Type: Learn Languages: Python Prerequisites: Phase 6 · 13 (Neural Audio Codecs), Phase 6 · 11 (Real-Time Audio), Phase 7 · 05 (Full Transformer) Time: ~75 minutes

The Problem

Every voice agent built from Lessons 11 + 12 has a fundamental latency floor around 300-500 ms: VAD fires, STT processes, LLM reasons, TTS generates. Each stage has its own minimum latency. You can tune and parallelize, but the pipeline shape caps you.

Moshi (Kyutai, 2024-2026) asks a different question: what if there is no pipeline? What if one model takes audio in and emits audio out directly, continuously, with text as an intermediate "inner monologue" instead of a required stage?

The answer is full-duplex speech-to-speech. Theoretical latency 160 ms (80 ms Mimi frame + 80 ms acoustic delay). Practical latency 200 ms on a single L4 GPU. That's half what a best-in-class pipelined voice agent achieves.

The Concept

Moshi architecture: two parallel Mimi streams + inner-monologue text

The Moshi architecture

Inputs. Two Mimi codec streams, both at 12.5 Hz × 8 codebooks:

  • Stream 1: user audio (Mimi-encoded, constantly arriving)
  • Stream 2: Moshi's own audio (generated by Moshi)

The transformer. A 7B-parameter Temporal Transformer processes both streams and a text "inner monologue" stream. At each 80 ms step, it:

  1. Consumes the latest user Mimi tokens (8 codebooks).
  2. Consumes the most recent Moshi Mimi tokens (8 codebooks, as produced).
  3. Generates the next Moshi text token (inner monologue).
  4. Generates the next Moshi Mimi tokens (8 codebooks via a small Depth Transformer).

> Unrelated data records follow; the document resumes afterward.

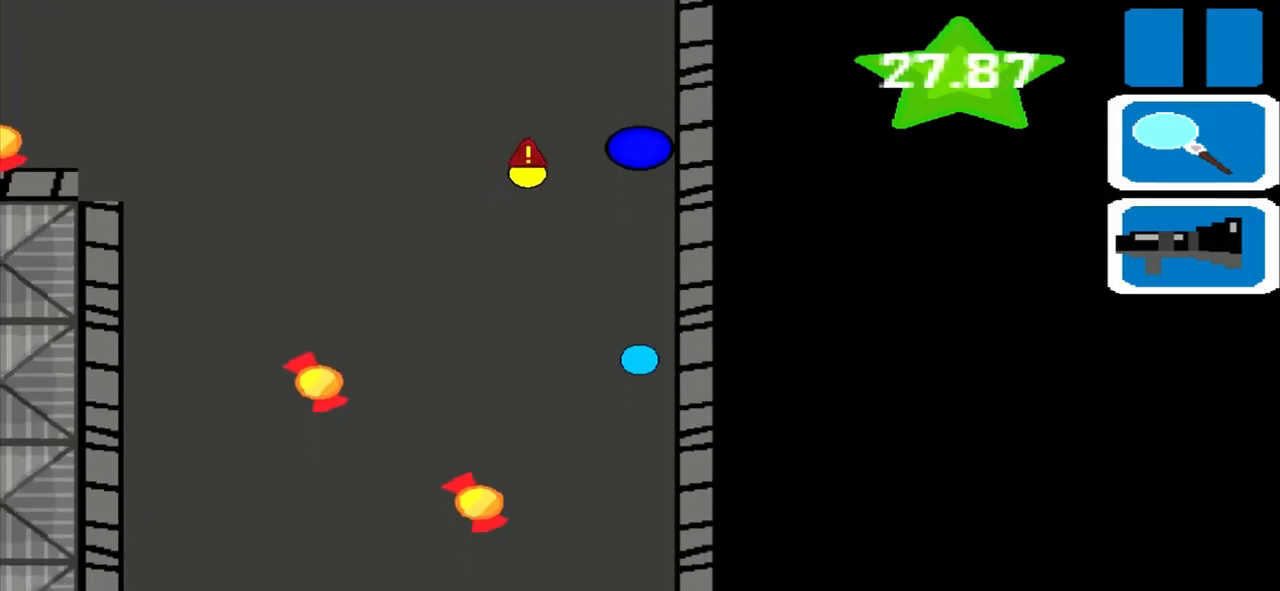
{"buttons": [], "left_stick": "down", "events": []}
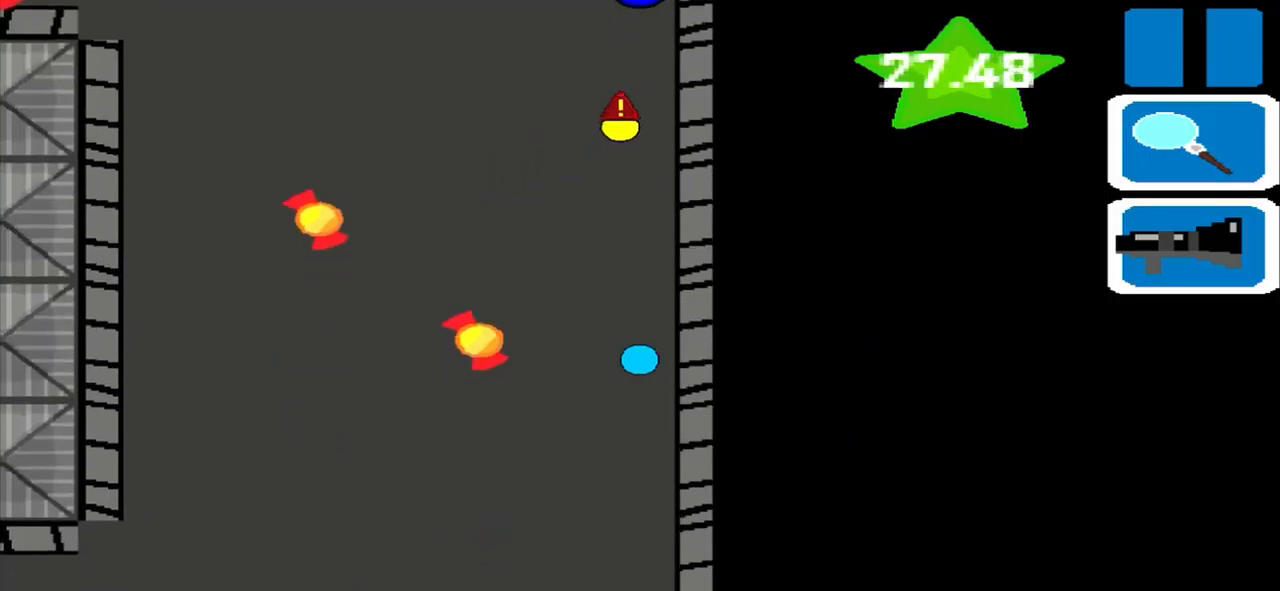
{"buttons": [], "left_stick": "down", "events": []}
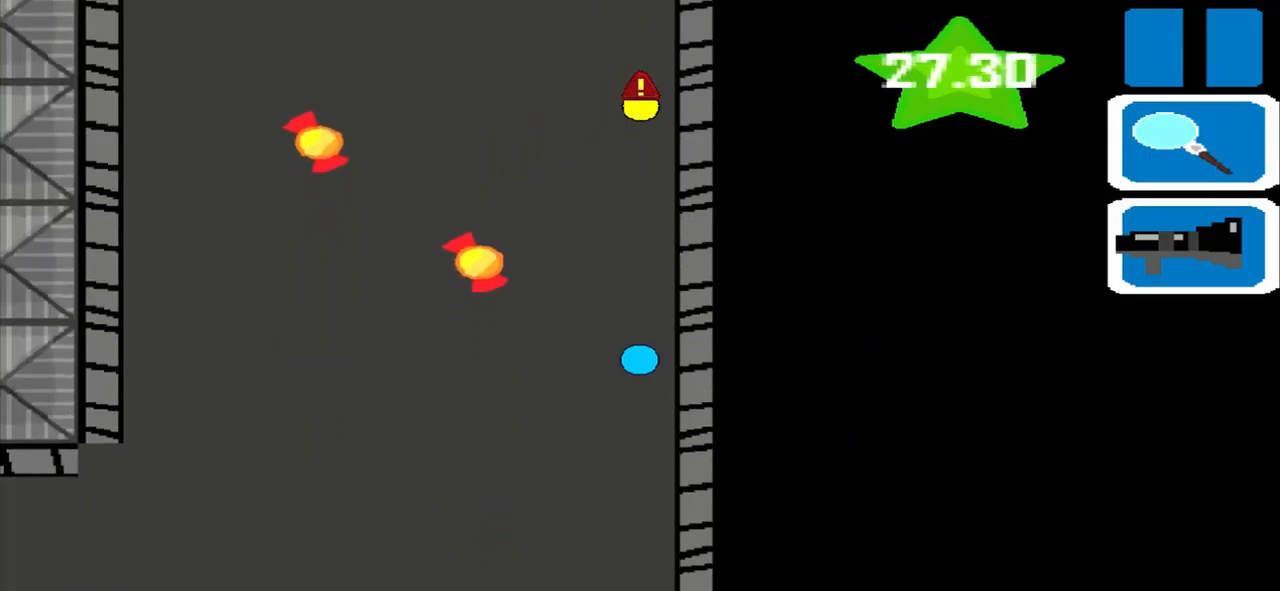
{"buttons": [], "left_stick": "center", "events": [[500, "left_stick", "center"]]}
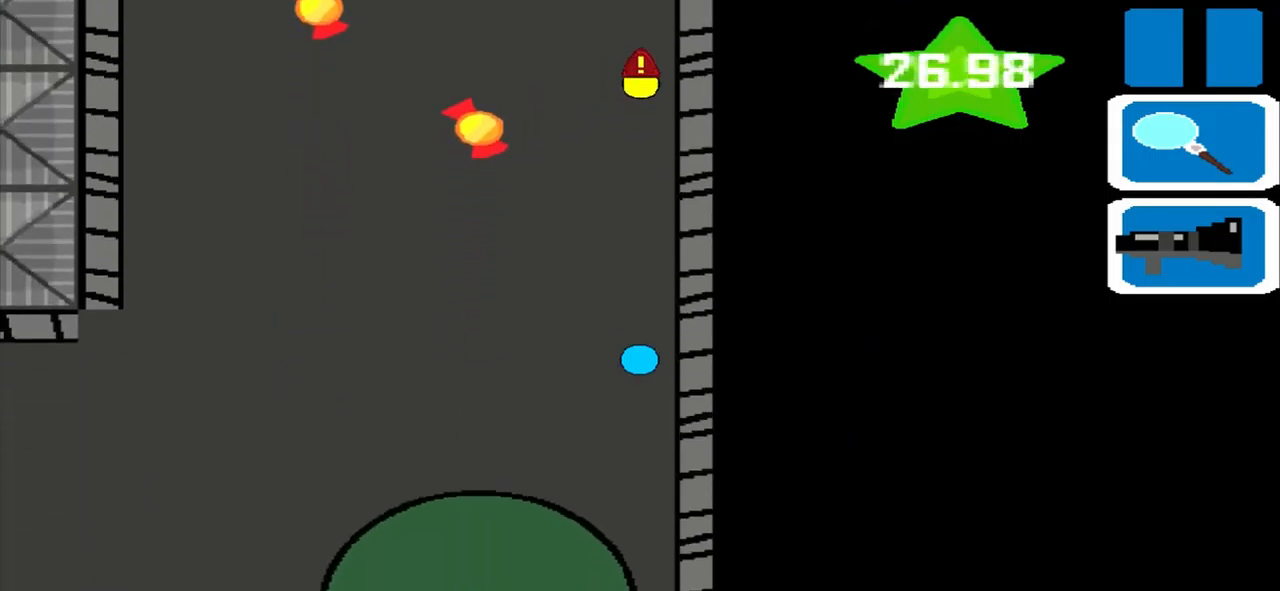
{"buttons": [], "left_stick": "center", "events": []}
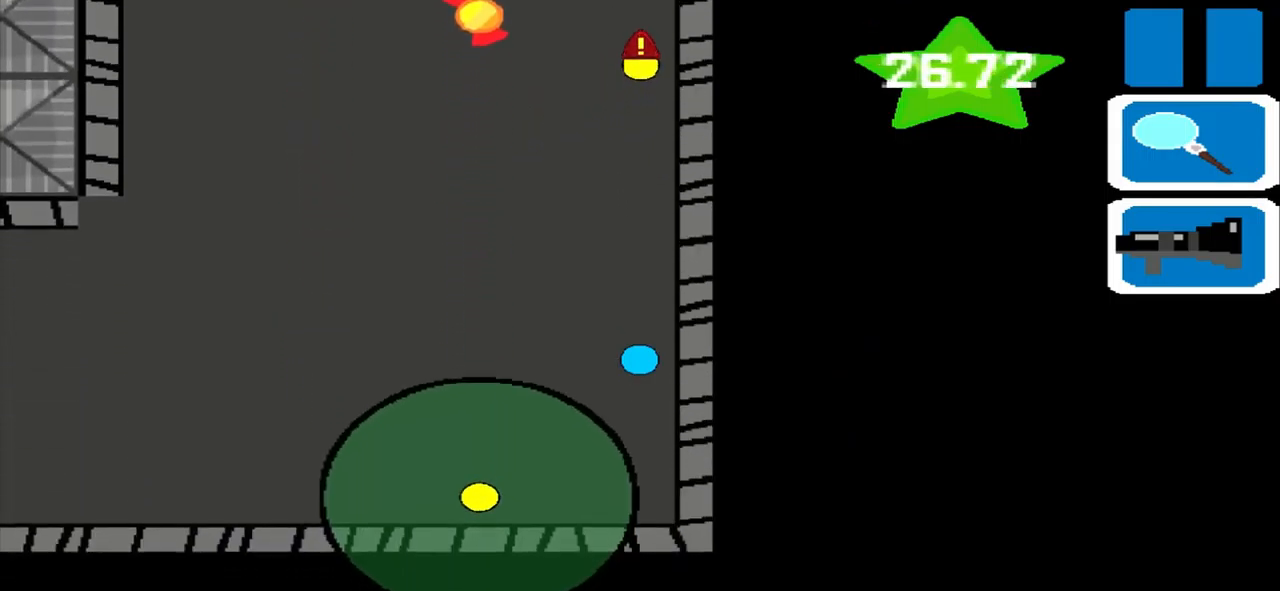
{"buttons": [], "left_stick": "left", "events": [[83, "left_stick", "left"]]}
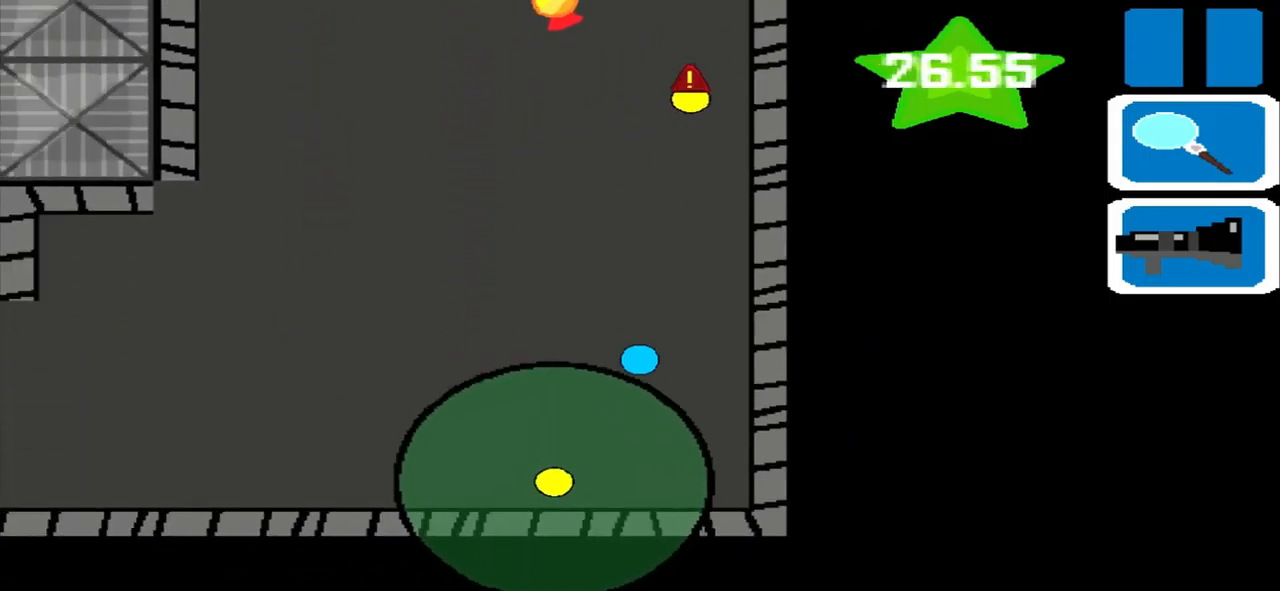
{"buttons": [], "left_stick": "left", "events": []}
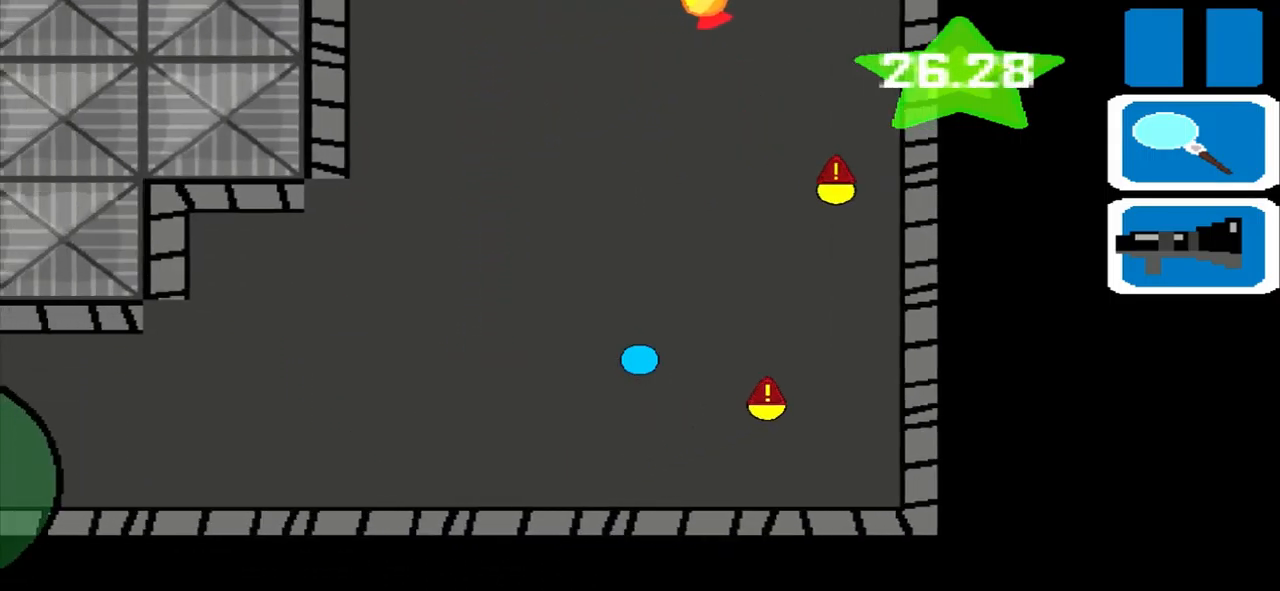
{"buttons": [], "left_stick": "left", "events": []}
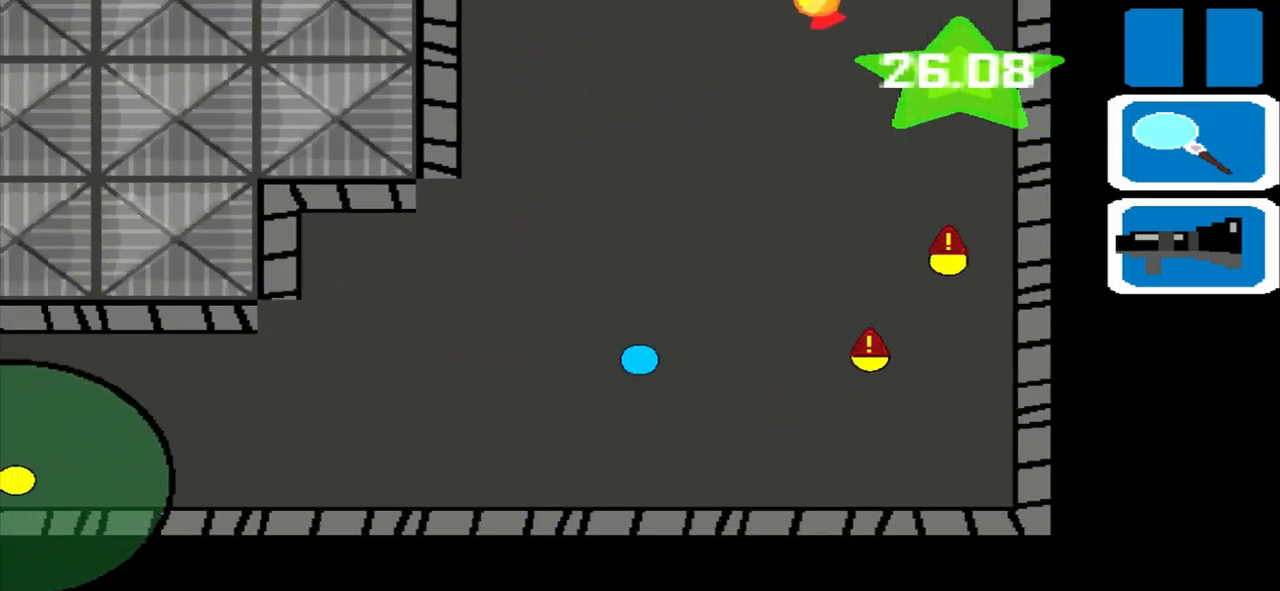
{"buttons": [], "left_stick": "left", "events": []}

All three streams — user audio, Moshi audio, Moshi text — run in parallel. Moshi can hear the user while speaking; can interrupt itself when the user interrupts; can back-channel ("mhm") without breaking its main utterance.

The depth transformer. Within a frame, the 8 codebooks are not predicted in parallel — they have inter-codebook dependencies. A small 2-layer "depth transformer" predicts them sequentially within 80 ms. This is the standard factorization for AR codec LMs (also used by VALL-E, VibeVoice).

Why inner-monologue text helps

Without explicit text, the model has to implicitly model language in its acoustic stream. Moshi's insight: force it to emit text tokens alongside audio. The text stream is essentially the transcript of what Moshi is saying. This improves semantic coherence, makes it easier to swap out a language model head, and gives you transcripts for free.

Hibiki: streaming speech-to-speech translation

Same architecture, trained on translation pairs. Source audio in, target-language audio out, continuously. Hibiki-Zero (Feb 2026) eliminates the need for word-level aligned training data — uses sentence-level data + GRPO reinforcement learning for latency optimization.

Four language pairs supported initially; can be adapted to a new language with ≈1000 hours.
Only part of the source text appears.